Federal election battlelines are beginning to form
There are several policy areas where the main parties can differentiate themselves.
Adam Creighton says the shift towards trendy ideological positioning by much of corporate Australia is not just posturing (“Libs failed to tame our superannuation leviathan”, 5/3). The shareholdings of union-controlled industry funds explain this change of heart — all in one direction and seldom in the national interest.
Think energy policy and the hypocritical rejection of coal mining, while it remains our largest source of export revenue. Nevertheless, the superior performance of industry funds, even while raided by unions, underlines the scandalous extortions of the retail funds. But we are left with this leviathan that no longer needs union members or fees to lock in political power as it outspends the Coalition and forces corporate Australia to dance to its tune.
Scott Morrison talks of an election about the economy, a good tactic. He should make regional economies part of the debate. Regions have many areas of growth potential. For example, quality lifestyle villages for retirees would energise ailing regions.
Morrison should challenge Labor on how it neglects the regions while it pork barrels the cities. Many rural areas can create jobs around tourism if embraced, not hindered. He should challenge Labor on its tax changes that will hurt self-funded retirees.
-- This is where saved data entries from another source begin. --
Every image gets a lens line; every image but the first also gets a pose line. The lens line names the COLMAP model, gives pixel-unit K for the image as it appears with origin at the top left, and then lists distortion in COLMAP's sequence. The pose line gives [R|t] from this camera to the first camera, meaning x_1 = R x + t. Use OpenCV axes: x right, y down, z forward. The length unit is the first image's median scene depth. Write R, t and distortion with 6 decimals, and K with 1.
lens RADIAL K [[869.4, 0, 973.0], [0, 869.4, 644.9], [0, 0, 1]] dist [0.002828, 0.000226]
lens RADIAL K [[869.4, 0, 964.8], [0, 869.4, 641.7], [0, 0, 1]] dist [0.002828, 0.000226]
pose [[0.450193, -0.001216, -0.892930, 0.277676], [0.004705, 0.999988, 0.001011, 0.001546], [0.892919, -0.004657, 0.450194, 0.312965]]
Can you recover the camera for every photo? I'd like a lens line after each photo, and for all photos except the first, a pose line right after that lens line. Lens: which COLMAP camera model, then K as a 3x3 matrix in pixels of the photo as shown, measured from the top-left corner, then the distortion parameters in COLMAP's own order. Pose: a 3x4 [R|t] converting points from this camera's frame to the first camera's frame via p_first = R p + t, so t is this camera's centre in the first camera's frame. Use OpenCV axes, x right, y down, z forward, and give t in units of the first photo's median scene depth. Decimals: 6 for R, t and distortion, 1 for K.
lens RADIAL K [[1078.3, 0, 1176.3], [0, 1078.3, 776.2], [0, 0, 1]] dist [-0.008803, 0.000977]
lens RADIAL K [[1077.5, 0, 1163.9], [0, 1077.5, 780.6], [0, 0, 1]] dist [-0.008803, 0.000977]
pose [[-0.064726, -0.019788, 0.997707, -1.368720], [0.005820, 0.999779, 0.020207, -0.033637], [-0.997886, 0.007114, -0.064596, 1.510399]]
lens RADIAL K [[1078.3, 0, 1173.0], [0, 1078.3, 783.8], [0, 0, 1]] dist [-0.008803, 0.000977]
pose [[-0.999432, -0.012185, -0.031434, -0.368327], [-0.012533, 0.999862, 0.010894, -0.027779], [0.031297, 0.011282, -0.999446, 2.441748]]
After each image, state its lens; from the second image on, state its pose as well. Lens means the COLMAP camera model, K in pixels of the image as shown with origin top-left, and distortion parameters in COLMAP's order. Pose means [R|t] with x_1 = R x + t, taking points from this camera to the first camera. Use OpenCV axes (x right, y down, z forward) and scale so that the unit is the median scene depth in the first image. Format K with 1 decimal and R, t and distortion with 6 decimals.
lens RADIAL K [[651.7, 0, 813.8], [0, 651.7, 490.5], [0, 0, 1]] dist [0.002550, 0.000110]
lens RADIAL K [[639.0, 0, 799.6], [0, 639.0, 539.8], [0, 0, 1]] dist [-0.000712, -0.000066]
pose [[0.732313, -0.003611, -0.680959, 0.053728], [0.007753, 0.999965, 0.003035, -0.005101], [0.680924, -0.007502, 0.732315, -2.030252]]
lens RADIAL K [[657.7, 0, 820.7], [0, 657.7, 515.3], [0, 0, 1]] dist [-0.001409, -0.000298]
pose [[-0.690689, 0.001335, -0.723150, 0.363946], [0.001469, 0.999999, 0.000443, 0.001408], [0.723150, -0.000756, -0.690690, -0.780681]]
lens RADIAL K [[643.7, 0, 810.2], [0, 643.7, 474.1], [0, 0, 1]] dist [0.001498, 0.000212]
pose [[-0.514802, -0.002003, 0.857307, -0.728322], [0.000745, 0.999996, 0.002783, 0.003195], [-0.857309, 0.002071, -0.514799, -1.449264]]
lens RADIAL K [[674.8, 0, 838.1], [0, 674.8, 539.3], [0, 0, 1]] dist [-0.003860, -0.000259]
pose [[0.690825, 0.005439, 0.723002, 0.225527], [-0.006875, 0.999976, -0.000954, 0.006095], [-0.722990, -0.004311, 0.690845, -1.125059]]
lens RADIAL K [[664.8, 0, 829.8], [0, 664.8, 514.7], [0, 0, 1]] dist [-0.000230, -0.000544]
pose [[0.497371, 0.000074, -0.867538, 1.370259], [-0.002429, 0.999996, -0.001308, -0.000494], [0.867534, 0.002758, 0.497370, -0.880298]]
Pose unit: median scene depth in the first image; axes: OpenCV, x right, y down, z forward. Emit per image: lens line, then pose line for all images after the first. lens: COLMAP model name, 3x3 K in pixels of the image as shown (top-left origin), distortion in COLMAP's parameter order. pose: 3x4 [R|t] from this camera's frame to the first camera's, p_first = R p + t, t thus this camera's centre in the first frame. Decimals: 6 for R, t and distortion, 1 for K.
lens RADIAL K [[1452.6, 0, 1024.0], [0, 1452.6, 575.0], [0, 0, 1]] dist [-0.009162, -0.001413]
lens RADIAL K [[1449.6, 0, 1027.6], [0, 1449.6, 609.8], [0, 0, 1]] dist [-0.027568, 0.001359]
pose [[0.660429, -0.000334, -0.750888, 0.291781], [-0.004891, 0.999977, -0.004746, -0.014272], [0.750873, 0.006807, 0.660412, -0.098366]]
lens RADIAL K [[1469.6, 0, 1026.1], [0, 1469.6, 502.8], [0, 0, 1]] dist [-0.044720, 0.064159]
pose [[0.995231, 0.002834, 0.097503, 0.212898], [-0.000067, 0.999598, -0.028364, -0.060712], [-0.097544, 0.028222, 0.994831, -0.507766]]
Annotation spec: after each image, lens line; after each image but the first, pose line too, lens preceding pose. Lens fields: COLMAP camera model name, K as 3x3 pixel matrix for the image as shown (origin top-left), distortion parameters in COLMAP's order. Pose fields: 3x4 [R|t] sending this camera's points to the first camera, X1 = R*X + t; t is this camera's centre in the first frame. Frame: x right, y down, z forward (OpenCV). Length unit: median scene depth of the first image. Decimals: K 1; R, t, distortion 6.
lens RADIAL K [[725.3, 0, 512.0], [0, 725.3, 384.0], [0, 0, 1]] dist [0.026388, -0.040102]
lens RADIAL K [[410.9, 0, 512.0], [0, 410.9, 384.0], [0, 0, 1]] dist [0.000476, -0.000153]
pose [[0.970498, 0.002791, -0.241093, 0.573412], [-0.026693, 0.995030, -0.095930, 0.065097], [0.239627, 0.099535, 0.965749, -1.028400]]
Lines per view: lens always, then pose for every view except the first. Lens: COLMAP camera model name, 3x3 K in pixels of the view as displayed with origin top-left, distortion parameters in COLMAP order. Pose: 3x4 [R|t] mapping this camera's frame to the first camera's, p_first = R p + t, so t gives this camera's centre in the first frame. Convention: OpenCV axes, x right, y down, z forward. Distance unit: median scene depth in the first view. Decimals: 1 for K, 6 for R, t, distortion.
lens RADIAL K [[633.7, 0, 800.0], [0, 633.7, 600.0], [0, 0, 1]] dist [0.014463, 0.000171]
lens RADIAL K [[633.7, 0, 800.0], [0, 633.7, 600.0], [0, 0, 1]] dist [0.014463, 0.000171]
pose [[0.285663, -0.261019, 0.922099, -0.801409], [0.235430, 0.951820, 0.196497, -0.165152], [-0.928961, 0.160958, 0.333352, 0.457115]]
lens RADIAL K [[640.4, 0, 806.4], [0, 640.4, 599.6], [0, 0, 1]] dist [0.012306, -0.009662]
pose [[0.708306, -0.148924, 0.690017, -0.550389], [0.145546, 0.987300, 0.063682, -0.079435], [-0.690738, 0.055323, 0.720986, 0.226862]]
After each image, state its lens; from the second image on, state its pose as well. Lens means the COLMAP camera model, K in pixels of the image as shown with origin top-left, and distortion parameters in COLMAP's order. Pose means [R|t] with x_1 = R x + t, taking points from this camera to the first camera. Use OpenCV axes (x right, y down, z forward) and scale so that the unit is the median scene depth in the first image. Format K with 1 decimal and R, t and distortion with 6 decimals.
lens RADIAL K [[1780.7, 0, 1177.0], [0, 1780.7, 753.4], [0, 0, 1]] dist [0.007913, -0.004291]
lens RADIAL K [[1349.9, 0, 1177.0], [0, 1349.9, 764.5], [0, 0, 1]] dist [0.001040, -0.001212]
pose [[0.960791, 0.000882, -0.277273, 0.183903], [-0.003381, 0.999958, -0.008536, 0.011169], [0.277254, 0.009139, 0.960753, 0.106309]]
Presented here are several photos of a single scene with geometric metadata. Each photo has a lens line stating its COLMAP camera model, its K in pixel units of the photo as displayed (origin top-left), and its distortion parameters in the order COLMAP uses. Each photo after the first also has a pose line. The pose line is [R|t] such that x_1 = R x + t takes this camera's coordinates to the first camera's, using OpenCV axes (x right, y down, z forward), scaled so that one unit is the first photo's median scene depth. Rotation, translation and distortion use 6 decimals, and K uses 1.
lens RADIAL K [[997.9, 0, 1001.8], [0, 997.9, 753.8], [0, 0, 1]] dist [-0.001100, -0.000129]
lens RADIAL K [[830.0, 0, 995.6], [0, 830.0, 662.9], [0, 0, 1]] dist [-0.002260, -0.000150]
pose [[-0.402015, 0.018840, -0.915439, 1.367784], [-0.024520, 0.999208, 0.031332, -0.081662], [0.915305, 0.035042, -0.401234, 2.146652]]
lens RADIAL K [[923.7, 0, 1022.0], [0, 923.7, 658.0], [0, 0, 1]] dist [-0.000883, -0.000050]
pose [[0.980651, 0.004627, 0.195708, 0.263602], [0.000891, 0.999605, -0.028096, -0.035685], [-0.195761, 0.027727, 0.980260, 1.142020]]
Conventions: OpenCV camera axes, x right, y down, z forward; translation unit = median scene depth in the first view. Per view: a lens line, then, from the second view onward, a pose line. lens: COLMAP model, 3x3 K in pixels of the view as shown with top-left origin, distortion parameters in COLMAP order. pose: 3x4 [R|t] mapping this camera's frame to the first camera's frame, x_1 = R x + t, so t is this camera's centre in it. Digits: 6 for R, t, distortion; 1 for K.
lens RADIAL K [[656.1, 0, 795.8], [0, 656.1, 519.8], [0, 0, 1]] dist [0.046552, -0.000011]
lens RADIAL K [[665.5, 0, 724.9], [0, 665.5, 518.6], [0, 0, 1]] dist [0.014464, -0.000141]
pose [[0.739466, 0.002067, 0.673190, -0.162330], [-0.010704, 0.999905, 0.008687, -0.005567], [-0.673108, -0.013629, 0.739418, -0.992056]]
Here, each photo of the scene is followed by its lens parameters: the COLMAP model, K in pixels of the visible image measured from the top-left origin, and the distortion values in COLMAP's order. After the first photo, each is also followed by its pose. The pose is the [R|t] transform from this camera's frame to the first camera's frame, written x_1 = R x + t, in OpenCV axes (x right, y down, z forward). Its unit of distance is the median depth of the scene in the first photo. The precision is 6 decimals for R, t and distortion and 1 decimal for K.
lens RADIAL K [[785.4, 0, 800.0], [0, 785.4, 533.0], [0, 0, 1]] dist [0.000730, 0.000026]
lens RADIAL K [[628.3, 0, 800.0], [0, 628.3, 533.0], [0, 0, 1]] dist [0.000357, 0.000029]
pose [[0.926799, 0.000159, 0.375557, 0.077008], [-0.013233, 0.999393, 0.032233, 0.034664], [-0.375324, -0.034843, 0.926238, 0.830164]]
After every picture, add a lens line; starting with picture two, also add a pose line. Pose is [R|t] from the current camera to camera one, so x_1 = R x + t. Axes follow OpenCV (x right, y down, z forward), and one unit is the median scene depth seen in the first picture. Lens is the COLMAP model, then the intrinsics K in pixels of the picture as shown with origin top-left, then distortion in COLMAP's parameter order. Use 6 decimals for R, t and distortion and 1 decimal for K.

Delivering a budget surplus that the next Labor government will throw away is pointless. But maximising the government’s borrowing capacity to fund infrastructure such as dams that generate hydro power with pipelines to relieve drought has the bonus of limiting Labor recklessness.
Public sector asset management is atrocious but if Snowy hydro is an appropriate government-owned utility so too are coal-powered, low-emission generators.
Scott Morrison must use parliament’s budget session to introduce dynamic infrastructure bills and give voters the opportunity to decide the future shape of their nation.
Already we are witnessing the flexing of political muscle by the union movement — and that’s before one of their own becomes PM (“Union bid to scupper trade pact”, 4/3). The most disturbing fact about this is that unions represent a mere 15 per cent of workers. But the power and influence these people will have over a Shorten government is, at best, unsettling; at worst, terrifying.
It’s bad enough when unions interfere inappropriately in industrial relations but when they start dictating to governments how we frame our wider policy issues it should be a concern.
Ivan Cope (Letters, 4/3) says Bill Shorten had praised Julie Bishop for having been “a loyal deputy to four different Liberal leaders”. My understanding is that she was loyal to four different leadership tenures.
My interpretation of the woes of the Liberal Party is that there has been only one of those four leaders who has been a genuine Liberal — Brendan Nelson who was shafted because he was an honest politician.
The Morrison government should go nuclear. This would reduce global emissions, reduce electricity costs, provide assured baseload power, satisfy any Paris demands, and defuse the Greens and Labor with their climate change posture. There would be an aggressive response from the anti-nuclear lobby, but the ensuing fight would be on a single battlefront.
The basic problem with the Liberal Party is that it is seen by too many voters as being out of touch with ordinary Australians. The Labor Party is better able to sell itself as being in touch.
Scott Morrison has been doing his best to project himself as a compassionate, empathetic in-touch PM, and I believe it is all genuine. Yet there is a gulf between action and words.
Among the most vulnerable in society are the elderly and unemployed. Morrison has done nothing for these two groups who represent a sizeable proportion of the voting public
In fact, Morrison’s unconscious prejudices against the elderly were clearly on display when he became PM by declaring in effect his government would become a new generation of Liberal leaders, implying Turnbull’s generation (including Julie Bishop) were not up to the job.